Input records —
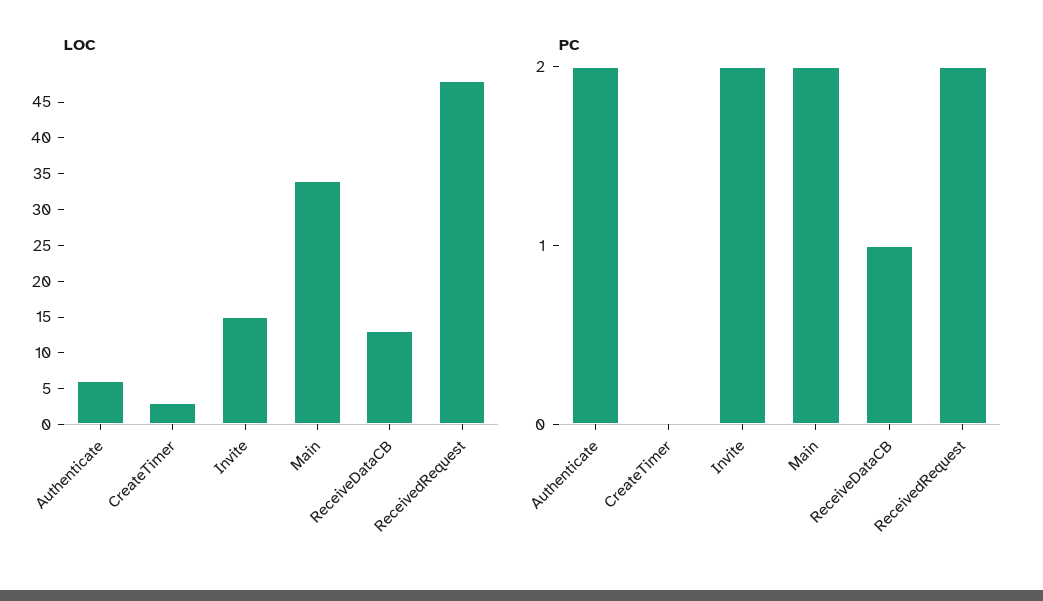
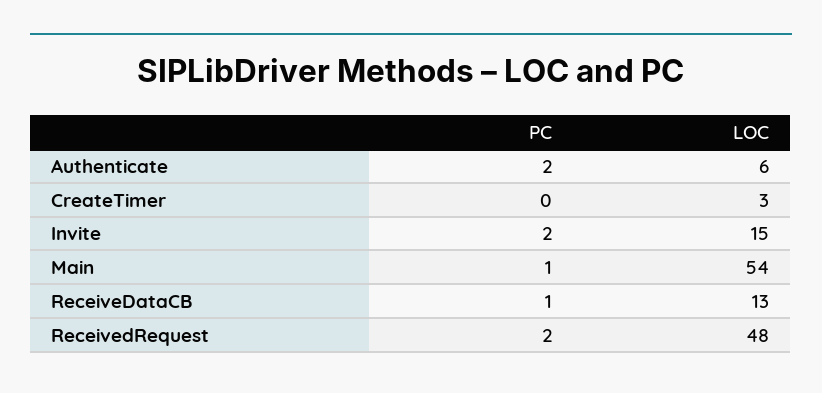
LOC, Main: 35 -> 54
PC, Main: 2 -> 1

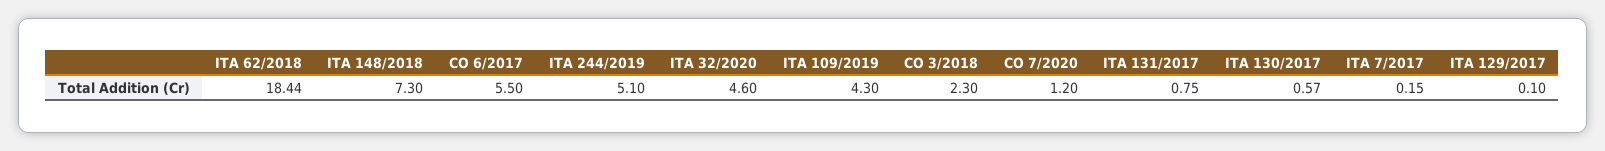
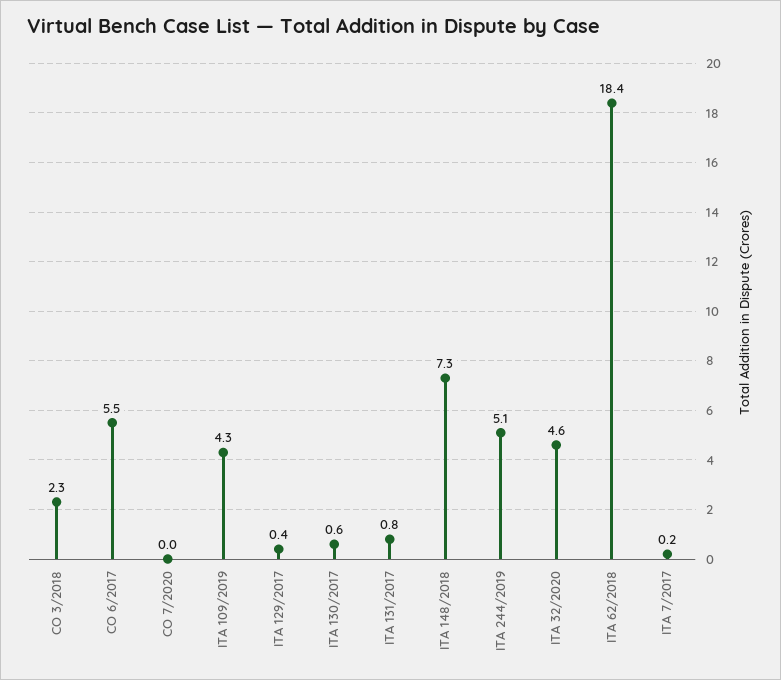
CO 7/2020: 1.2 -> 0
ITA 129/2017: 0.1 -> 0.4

---

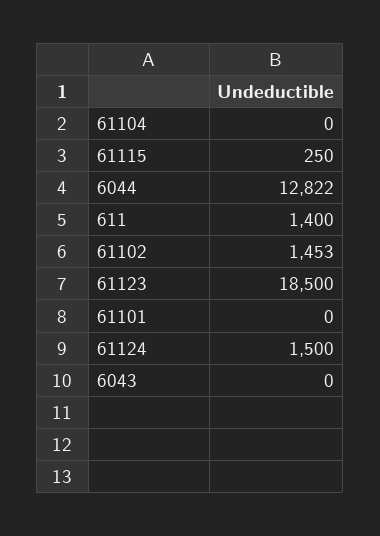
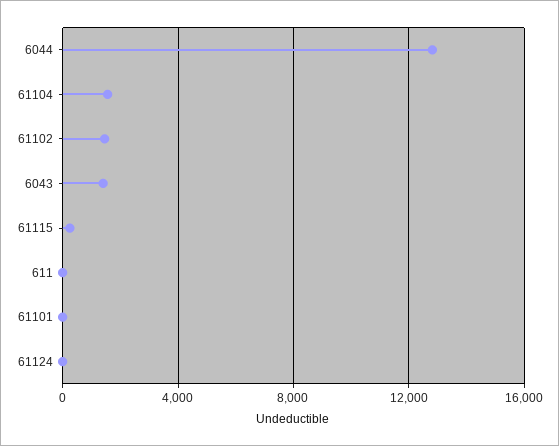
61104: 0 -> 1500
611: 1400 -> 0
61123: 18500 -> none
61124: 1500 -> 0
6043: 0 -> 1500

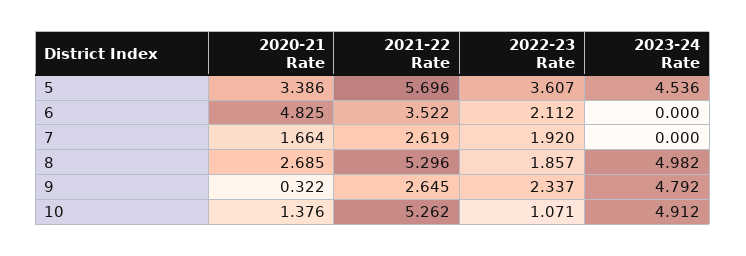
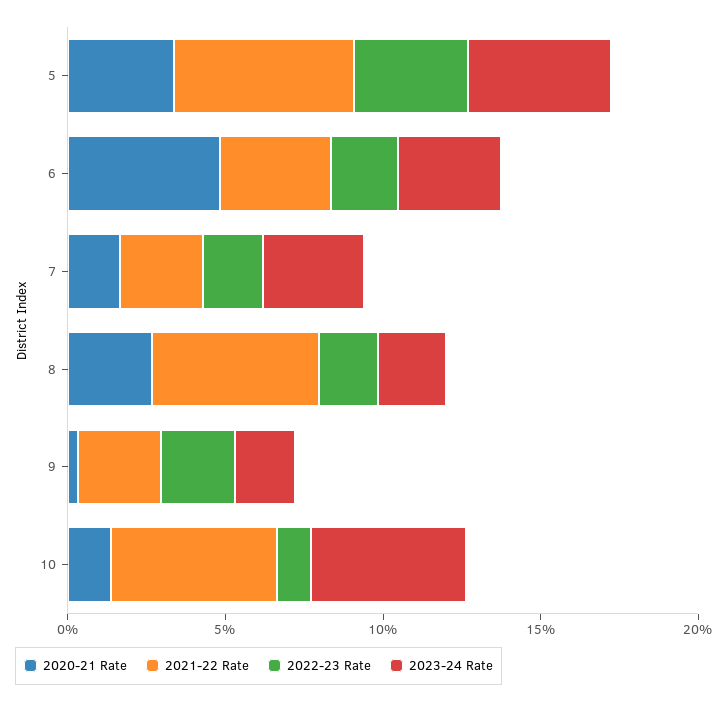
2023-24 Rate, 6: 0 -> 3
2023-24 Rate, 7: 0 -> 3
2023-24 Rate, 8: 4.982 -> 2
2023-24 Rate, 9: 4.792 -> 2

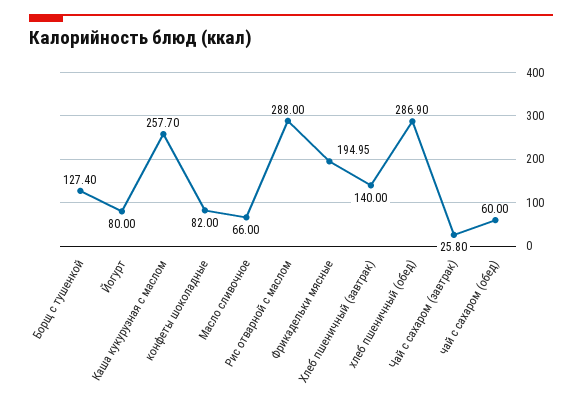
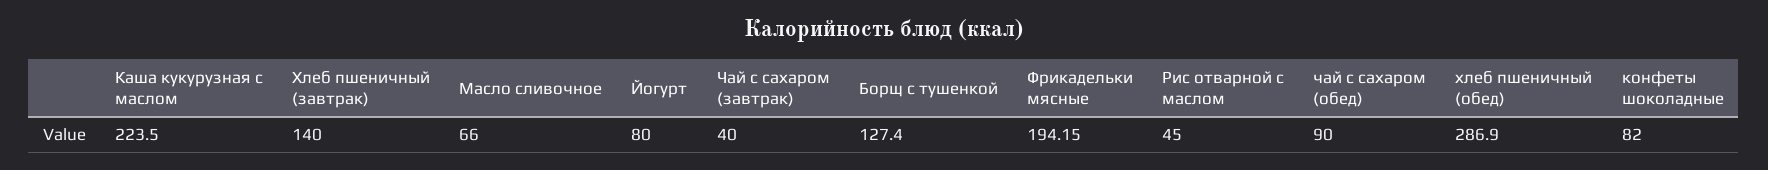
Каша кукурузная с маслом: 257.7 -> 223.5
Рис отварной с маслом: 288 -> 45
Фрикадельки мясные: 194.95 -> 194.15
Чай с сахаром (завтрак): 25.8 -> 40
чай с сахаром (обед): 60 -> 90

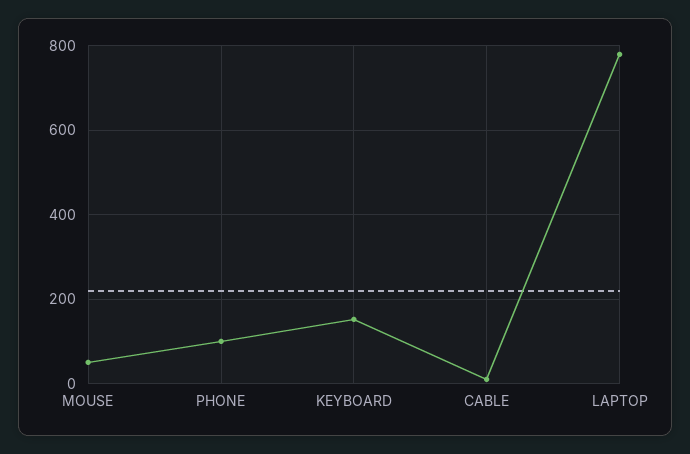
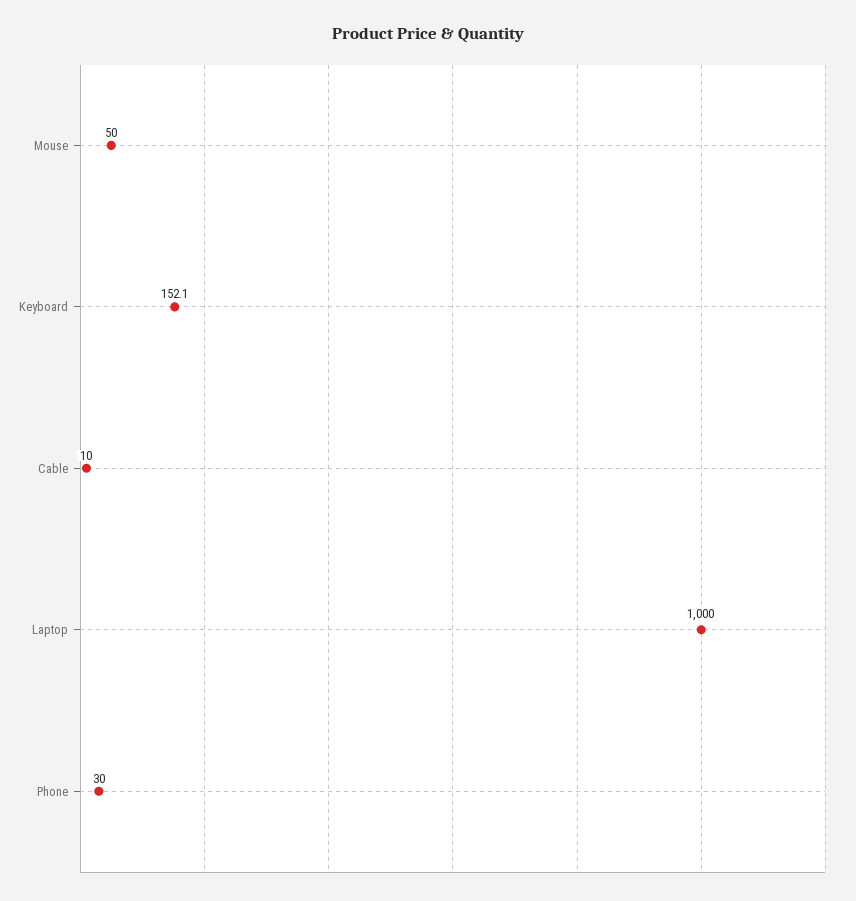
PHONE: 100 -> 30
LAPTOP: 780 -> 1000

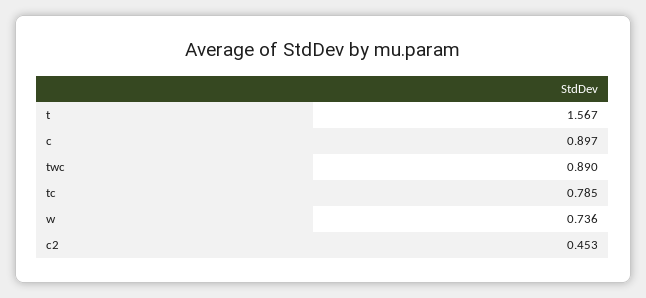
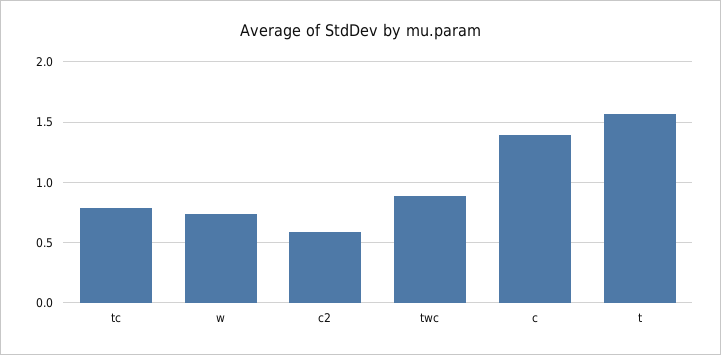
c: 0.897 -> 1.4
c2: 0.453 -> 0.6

Your instructions —
Leave out every picture, and copy exactly the lines above starting at the one holding "2023-24 Rate, 6: 0 -> 3" and ending at the one holding "c2: 0.453 -> 0.6", no more and no less.

Answer for the task —
2023-24 Rate, 6: 0 -> 3
2023-24 Rate, 7: 0 -> 3
2023-24 Rate, 8: 4.982 -> 2
2023-24 Rate, 9: 4.792 -> 2

Каша кукурузная с маслом: 257.7 -> 223.5
Рис отварной с маслом: 288 -> 45
Фрикадельки мясные: 194.95 -> 194.15
Чай с сахаром (завтрак): 25.8 -> 40
чай с сахаром (обед): 60 -> 90

PHONE: 100 -> 30
LAPTOP: 780 -> 1000

c: 0.897 -> 1.4
c2: 0.453 -> 0.6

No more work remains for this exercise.